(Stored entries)

--------------------------------------------------

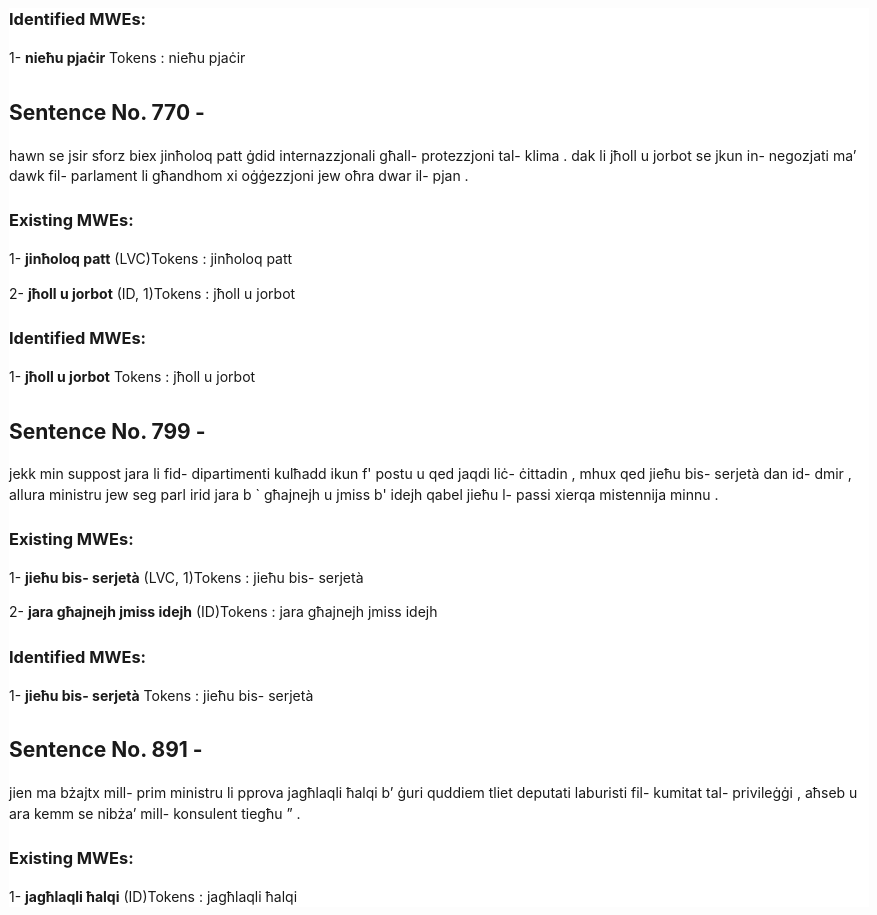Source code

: ### Identified MWEs: 
1- **nieħu pjaċir** Tokens : 
nieħu
pjaċir

## Sentence No. 770 - 
hawn se jsir sforz biex jinħoloq patt ġdid internazzjonali għall- protezzjoni tal- klima . dak li jħoll u jorbot se jkun in- negozjati ma’ dawk fil- parlament li għandhom xi oġġezzjoni jew oħra dwar il- pjan . 
### Existing MWEs: 
1- **jinħoloq patt** (LVC)Tokens : 
jinħoloq
patt

2- **jħoll u jorbot** (ID, 1)Tokens : 
jħoll
u
jorbot

### Identified MWEs: 
1- **jħoll u jorbot** Tokens : 
jħoll
u
jorbot

## Sentence No. 799 - 
jekk min suppost jara li fid- dipartimenti kulħadd ikun f' postu u qed jaqdi liċ- ċittadin , mhux qed jieħu bis- serjetà dan id- dmir , allura ministru jew seg parl irid jara b ` għajnejh u jmiss b' idejh qabel jieħu l- passi xierqa mistennija minnu . 
### Existing MWEs: 
1- **jieħu bis- serjetà** (LVC, 1)Tokens : 
jieħu
bis-
serjetà

2- **jara għajnejh jmiss idejh** (ID)Tokens : 
jara
għajnejh
jmiss
idejh

### Identified MWEs: 
1- **jieħu bis- serjetà** Tokens : 
jieħu
bis-
serjetà

## Sentence No. 891 - 
jien ma bżajtx mill- prim ministru li pprova jagħlaqli ħalqi b’ ġuri quddiem tliet deputati laburisti fil- kumitat tal- privileġġi , aħseb u ara kemm se nibża’ mill- konsulent tiegħu ” . 
### Existing MWEs: 
1- **jagħlaqli ħalqi** (ID)Tokens : 
jagħlaqli
ħalqi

--------------------------------------------------

▶ **Instruction**: Each entry gets copied exactly; the pictures stay out.

▶ **Result for this exercise**:
Source code

: ### Identified MWEs: 
1- **nieħu pjaċir** Tokens : 
nieħu
pjaċir

## Sentence No. 770 - 
hawn se jsir sforz biex jinħoloq patt ġdid internazzjonali għall- protezzjoni tal- klima . dak li jħoll u jorbot se jkun in- negozjati ma’ dawk fil- parlament li għandhom xi oġġezzjoni jew oħra dwar il- pjan . 
### Existing MWEs: 
1- **jinħoloq patt** (LVC)Tokens : 
jinħoloq
patt

2- **jħoll u jorbot** (ID, 1)Tokens : 
jħoll
u
jorbot

### Identified MWEs: 
1- **jħoll u jorbot** Tokens : 
jħoll
u
jorbot

## Sentence No. 799 - 
jekk min suppost jara li fid- dipartimenti kulħadd ikun f' postu u qed jaqdi liċ- ċittadin , mhux qed jieħu bis- serjetà dan id- dmir , allura ministru jew seg parl irid jara b ` għajnejh u jmiss b' idejh qabel jieħu l- passi xierqa mistennija minnu . 
### Existing MWEs: 
1- **jieħu bis- serjetà** (LVC, 1)Tokens : 
jieħu
bis-
serjetà

2- **jara għajnejh jmiss idejh** (ID)Tokens : 
jara
għajnejh
jmiss
idejh

### Identified MWEs: 
1- **jieħu bis- serjetà** Tokens : 
jieħu
bis-
serjetà

## Sentence No. 891 - 
jien ma bżajtx mill- prim ministru li pprova jagħlaqli ħalqi b’ ġuri quddiem tliet deputati laburisti fil- kumitat tal- privileġġi , aħseb u ara kemm se nibża’ mill- konsulent tiegħu ” . 
### Existing MWEs: 
1- **jagħlaqli ħalqi** (ID)Tokens : 
jagħlaqli
ħalqi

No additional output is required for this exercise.